- _WHAT IS NEEDED_: Pick up the Italian cycling transcript after its final line and keep it going.

------ TEXT BLOCK ------

Everybody is here to change minds.
You've convinced me that...
I rather like the idea of this,
so it combines the classic "D" of the loop,
which is something I wanted.
And I like the way a bike looks from the side with the classic handlebars.
The bicycle I'm having made is going to be...
You know, it's going to look better than I ride.
-You know what I mean?
-OK. Everybody wants something better than what...
Unless you think you're perfect.
No, well I certainly don't think I'm perfect. Look, brilliant.
This is what I'm going to take away.
Can I come and pay for this?
-OK, let's go to the cash.
-Let's go to the cash shop. Brilliant.
-Thank you. That's fantastic.
It's been a fascinating morning.
I have one of your beautiful handlebars to take away with me, which I am very pleased about.
I want to see the bicycle completed.
-I promise you I'll send you a photograph.
-Fantastic. Thank you.
I felt I couldn't leave Italy without going for a ride,
so I've joined Antonio and two friends
for a Saturday-morning jaunt.
HE SPEAKS ITALIAN
Marco is a lawyer from Milan and a fellow bike obsessive.
Lodovico works for Cinelli and is a typically well-turned-out Italian cyclist.
We're 50 kilometres north of Milan, pedalling along the shores of the majestic Lake Como.
We're on a famous signature ride of the Giro di Lombardia, one of Italy's of most prestigious races.
Italian cyclists are hyper-style-conscious.
Their passion for the perfect look is embodied in the expression
"bella in sella", which means "looking good in the saddle".
What you see is all the Italian cyclists out in the team strip of their heroes.
It's quite difficult for British people to sort of interpret it,
but it's like my son who gets up on every single Saturday morning
and puts a Liverpool shirt on with "Gerrard" on the back.
It's the same for these guys - they get out of bed on Saturday morning
and the first thing they do is they put on the team strip of their cycling heroes,
whether it's Columbia or Lampre or one of the other great road teams.
There are employees
who earn, I don't know, 1,500 bucks a month.
And they ride bikes of 5,000 Euros.
And they change it every two years.
We're climbing 554 metres above the lake,
on a pilgrimage to one of the spiritual homes of the bicycle.
We're halfway up. I haven't puked!
And I'm really enjoying it. It feels good.
I'm on a very beautiful bike. I'm slightly nervous that people think I might be part of team Cinelli.
Our destination is the beautiful chapel of Madonna del Ghisallo, the patron saint of cycling.
In 1949, Pope Pius XII declared Madonna del Ghisallo as the patroness of cyclists.
Since then, this small chapel has become a shrine to cycling legends, living and deceased.
It's also a memorial to those who have fallen by the roadside.

------ DATASET ------

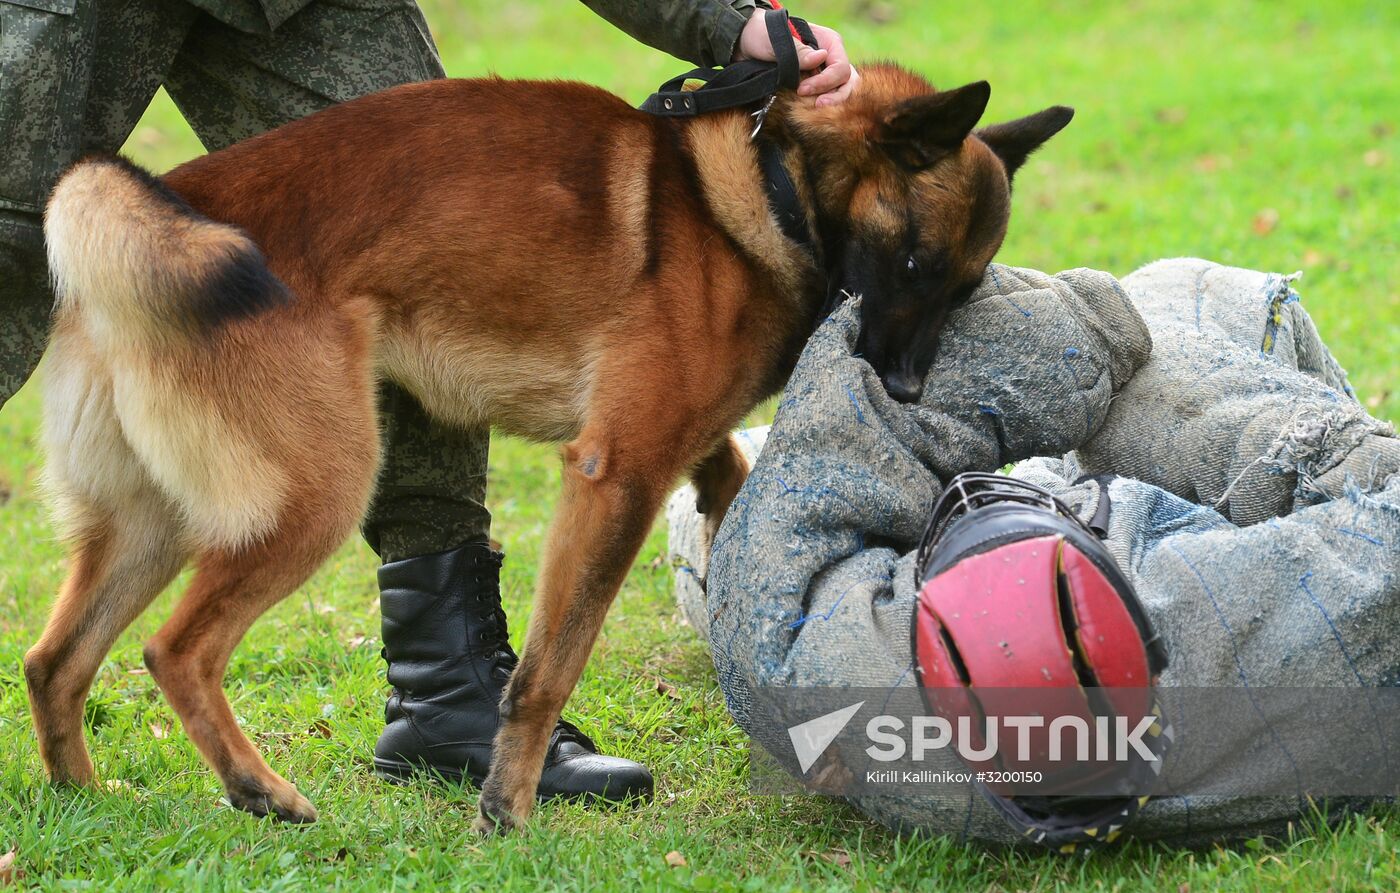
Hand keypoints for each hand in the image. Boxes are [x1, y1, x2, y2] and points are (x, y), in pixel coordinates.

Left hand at [733, 12, 859, 106]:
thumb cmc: (761, 34)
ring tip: (815, 108)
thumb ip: (798, 52)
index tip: (802, 89)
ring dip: (831, 101)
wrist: (744, 43)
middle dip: (835, 95)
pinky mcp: (813, 85)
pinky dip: (821, 104)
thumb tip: (820, 58)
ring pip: (841, 90)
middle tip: (816, 105)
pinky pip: (826, 96)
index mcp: (828, 42)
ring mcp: (822, 72)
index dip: (825, 81)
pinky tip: (808, 109)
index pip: (840, 67)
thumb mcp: (777, 40)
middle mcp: (829, 58)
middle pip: (847, 81)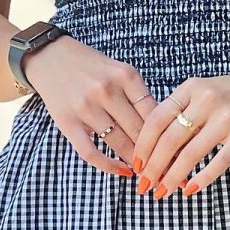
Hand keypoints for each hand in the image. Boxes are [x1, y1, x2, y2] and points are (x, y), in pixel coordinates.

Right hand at [24, 36, 158, 178]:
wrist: (51, 57)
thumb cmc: (92, 67)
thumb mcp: (121, 71)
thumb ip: (139, 95)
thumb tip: (165, 128)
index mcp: (126, 76)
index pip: (155, 113)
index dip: (168, 136)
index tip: (178, 151)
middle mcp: (107, 90)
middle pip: (139, 130)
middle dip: (156, 153)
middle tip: (168, 168)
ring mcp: (86, 107)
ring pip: (119, 143)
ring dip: (136, 161)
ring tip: (148, 172)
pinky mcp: (68, 122)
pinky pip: (91, 152)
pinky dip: (109, 166)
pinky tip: (123, 171)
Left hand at [131, 62, 229, 198]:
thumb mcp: (206, 91)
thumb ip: (184, 111)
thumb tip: (158, 147)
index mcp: (191, 88)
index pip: (156, 119)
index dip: (142, 145)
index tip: (136, 164)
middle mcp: (206, 100)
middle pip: (169, 140)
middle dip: (153, 167)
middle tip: (145, 185)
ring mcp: (227, 117)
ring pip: (190, 153)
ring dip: (173, 177)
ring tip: (163, 192)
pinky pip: (219, 161)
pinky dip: (202, 178)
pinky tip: (190, 189)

------

- _REPLY_:
Cyclists come from all over the world to pay homage here, to the bicycle and the Madonna.
Very evocative, looking at all the little photographs.
There are various plaques with it the names of Italian cyclists on the walls.
It's very lovely, very lovely.
It's a fantastic opportunity to come up here, so it's a bit of a pilgrimage,
in the middle of our journey to put my perfect bike together.
I feel we ought to come here and pay respect to Madonna del Ghisallo.
And maybe the patron saint of cyclists will look out for me in future.
May I raise a glass to you, gentleman?
-Thank you very much for a fantastic morning's cycling.
-Thank you to you.
-Thank you for coming.
-Thank you to you.
A second golden age of bicycle production followed the Second World War.
VOICEOVER: Bells on bikes ring in duel fashions,
which enable you to dive out of the saddle and into the sea.
In fact, a costume for the bike or the beach.
And this is the modern girl's answer to an old problem, a bicycle dress made in two.
No more flapping shirt tails.
When times are hard, people turn to the bicycle.
Petrol rationing and post-war poverty led to a boom in leisure bike sales.
On the Continent, they were still obsessed with racing, and its glamorous icons.
In the UK, the fashion was for cycle touring.
Britain's roads were cluttered with people clutching maps and Thermoses,
as a hostelling craze swept the nation.
In the 1970s, the bicycle evolved again, for a new market, as a child's plaything.
Most famously, Raleigh came up with the Chopper.
They really are very modern bikes indeed.
I think they're just about the most modern designed bikes that I've seen for ages.
They remind me of American dragster racing bikes because the front wheel is much smaller than the back wheel,
and the rider sits right at the back end here,
with these high roll bars behind them. It looks extremely sporty.
Fun and fashionable as it was, the Chopper sounded the death-knell for the bicycle in the UK.
Some say it put a generation off cycling.
The small front wheel and the tall handlebars made it almost unrideable.
Raleigh tinkered with Starley's frame, and it didn't work.
The bicycle was on its knees.
Everyone now wanted a car.
But what happened next was truly remarkable.
It was saved by a bunch of hippies having fun.
I'm heading north out of San Francisco
to get myself a pair of wheels, and to visit a very special place in the evolution of the bicycle.
We're heading across the bridge, out to Marin County, which is where mountain biking began
in the mid-1970s.
These crazy guys riding up and down Mount Tamalpais invented the mountain bike.
And everybody wanted one.
The mountain bike was born out of the counter-culture of the 70s in northern California.
It was an era of change and freedom.
And, as it turned out, of innovation.
An adventurous band of young, hippy cycle nuts began staging informal
downhill races in the hills, pushing the bicycle to its limits.
They took old cruiser bikes, known as "clunkers,"
and adapted them to the off-road trails, with knobbly tyres, better brakes and gears,
and other parts salvaged from old bicycles and even motorbikes.
It was always scary,
but that was why you did it, right?
I mean, if it was safe, it wouldn't be fun.
Amazingly enough, heck, we didn't even have helmets.
All things considered we came out of it pretty unscathed.
I actually never broke anything in my life.
I don't know how I've been so lucky.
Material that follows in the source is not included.